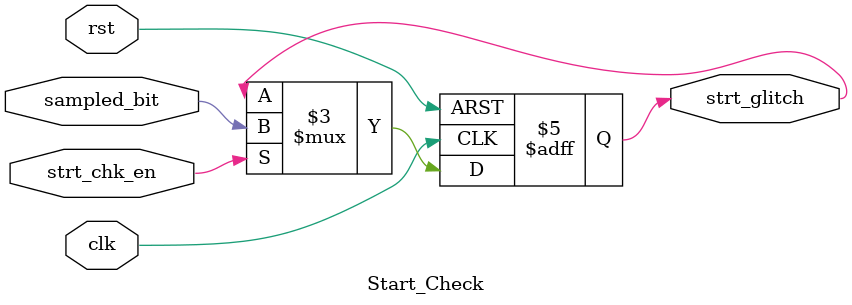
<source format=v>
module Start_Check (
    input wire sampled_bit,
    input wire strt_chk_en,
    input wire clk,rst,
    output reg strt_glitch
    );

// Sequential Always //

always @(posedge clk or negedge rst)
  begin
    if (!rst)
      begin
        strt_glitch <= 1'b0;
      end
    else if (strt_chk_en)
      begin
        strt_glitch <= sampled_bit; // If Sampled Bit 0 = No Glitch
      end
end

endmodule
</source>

※

▶ WORK INSTRUCTION
Images must not appear in the copy; reproduce everything else in the records verbatim.

▶ RESULT OF THIS TASK
<source format=v>
module Start_Check (
    input wire sampled_bit,
    input wire strt_chk_en,
    input wire clk,rst,
    output reg strt_glitch
    );

// Sequential Always //

always @(posedge clk or negedge rst)
  begin
    if (!rst)
      begin
        strt_glitch <= 1'b0;
      end
    else if (strt_chk_en)
      begin
        strt_glitch <= sampled_bit; // If Sampled Bit 0 = No Glitch
      end
end

endmodule
</source>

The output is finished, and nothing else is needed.